Through simulation exercises we will take away:
• the ability to identify our signature stress pattern or how our system reacts under pressure
• the ability to shift through our body from our reactive state to a responsive skillful state -from “Personality” to “Center”
• ways to re-engage clarity and compassion when faced with conflict or opposition or “Difficult Conversations”
• practices to synchronize the physical and energetic system with what is being said verbally
DATE: Saturday February 26th, 2022 on Zoom
FEE: Before February 21: $55
After February 21: $70
TIME: See Class schedule for your time zone below:
Pacific Time (PST)
8:30 am – 10:30 am with a brief 10 minute mid 1st half session break
10:30 am – 11:15am Longer Break
11:15am – 1:30pm with a brief 10 minute mid 2nd half session break
Eastern Time (EST)
11:30 am – 1:30 pm with a brief 10 minute mid 1st half session break
1:30 pm – 2:15 pm Longer Break
2:15 pm – 4:30 pm with a brief 10 minute mid 2nd half session break
Central European Time (CET)
5:30pm – 7:30pm with a brief 10 minute mid 1st half session break
7:30 pm – 8:15 pm Longer Break
8:15 pm – 10:30 pm with a brief 10 minute mid 2nd half session break
Dr. Olivia Cheever is a certified Leadership Coach, consultant, trainer and Feldenkrais Method® somatic educator committed to joining with others to facilitate Diversity, Equity and Inclusion. She has worked with multicultural populations during her teaching/coaching career at Lesley University and Longy School of Music of Bard College. She has been engaged in Lesley University’s Courageous Conversations around race, gender, and privilege. Her cross-cultural doctoral research at Harvard looked at the ethical and empathic education of Indigenous healers and psychiatrists. With her interdisciplinary background as a Harvard trained therapist, somatic practitioner, and coach working with trauma and stress management, she provides a safe environment for people to experience their embodied presence in interaction with others with ease, alignment, inclusion and confidence in work and home environments. She works one on one and with groups on line and in person in her teaching/training/coaching practice based in Needham, MA and Bristol, VT.

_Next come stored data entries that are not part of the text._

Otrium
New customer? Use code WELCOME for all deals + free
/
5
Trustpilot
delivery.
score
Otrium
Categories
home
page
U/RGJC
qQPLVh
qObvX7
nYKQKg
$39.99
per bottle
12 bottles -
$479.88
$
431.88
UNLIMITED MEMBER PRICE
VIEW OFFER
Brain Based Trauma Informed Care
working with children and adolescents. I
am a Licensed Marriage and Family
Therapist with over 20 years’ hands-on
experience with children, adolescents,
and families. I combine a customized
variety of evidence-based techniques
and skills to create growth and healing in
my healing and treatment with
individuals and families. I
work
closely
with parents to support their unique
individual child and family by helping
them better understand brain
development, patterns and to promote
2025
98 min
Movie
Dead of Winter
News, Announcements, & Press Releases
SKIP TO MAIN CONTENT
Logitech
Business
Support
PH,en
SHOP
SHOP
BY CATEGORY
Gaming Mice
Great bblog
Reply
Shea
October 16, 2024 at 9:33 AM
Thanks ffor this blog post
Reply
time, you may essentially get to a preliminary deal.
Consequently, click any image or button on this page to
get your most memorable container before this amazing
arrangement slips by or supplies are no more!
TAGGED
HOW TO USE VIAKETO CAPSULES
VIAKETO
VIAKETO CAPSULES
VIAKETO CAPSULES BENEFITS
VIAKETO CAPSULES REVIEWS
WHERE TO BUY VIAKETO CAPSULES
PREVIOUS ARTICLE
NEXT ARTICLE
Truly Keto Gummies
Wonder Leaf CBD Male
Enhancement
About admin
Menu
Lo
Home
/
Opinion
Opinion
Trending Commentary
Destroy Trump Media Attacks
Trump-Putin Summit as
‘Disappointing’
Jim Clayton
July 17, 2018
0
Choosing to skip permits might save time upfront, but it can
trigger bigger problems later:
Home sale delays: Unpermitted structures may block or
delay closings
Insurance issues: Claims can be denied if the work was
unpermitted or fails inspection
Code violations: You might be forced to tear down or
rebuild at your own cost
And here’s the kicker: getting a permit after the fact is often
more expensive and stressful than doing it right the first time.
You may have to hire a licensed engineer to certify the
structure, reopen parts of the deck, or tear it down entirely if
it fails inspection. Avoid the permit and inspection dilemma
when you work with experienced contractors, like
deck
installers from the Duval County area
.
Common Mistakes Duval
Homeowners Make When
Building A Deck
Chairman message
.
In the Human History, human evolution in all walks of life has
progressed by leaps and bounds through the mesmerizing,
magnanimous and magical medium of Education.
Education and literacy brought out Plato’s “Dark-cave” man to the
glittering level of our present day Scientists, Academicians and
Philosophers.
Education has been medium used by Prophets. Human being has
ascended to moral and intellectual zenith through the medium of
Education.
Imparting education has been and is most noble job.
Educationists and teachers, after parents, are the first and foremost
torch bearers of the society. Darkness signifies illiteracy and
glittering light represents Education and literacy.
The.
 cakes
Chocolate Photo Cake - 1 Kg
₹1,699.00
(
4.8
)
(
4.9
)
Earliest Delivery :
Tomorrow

Elizabeth Valentine is a certified Leadership Coach, consultant, trainer, and a somatic practitioner and educator committed to engaging with others to bring the practices of embodiment to facilitating Diversity, Equity and Inclusion. Her Anthropology studies at Boston University instilled a cross-cultural perspective which led her to create her Holistic Wellness practice in France, for a diverse population which included immigrant women presenting health, trauma-based issues and inequitable power relationships. Elizabeth’s diverse experience also includes leading embodiment programs at The Kroc Center of Boston, And Still We Rise Productions, various Massachusetts Public School settings, the Restorative Justice Community and Unitarian Universalist programs in the North East. She works both virtually with organizations and one on one with her coaching and teaching in her private practice in West Concord MA.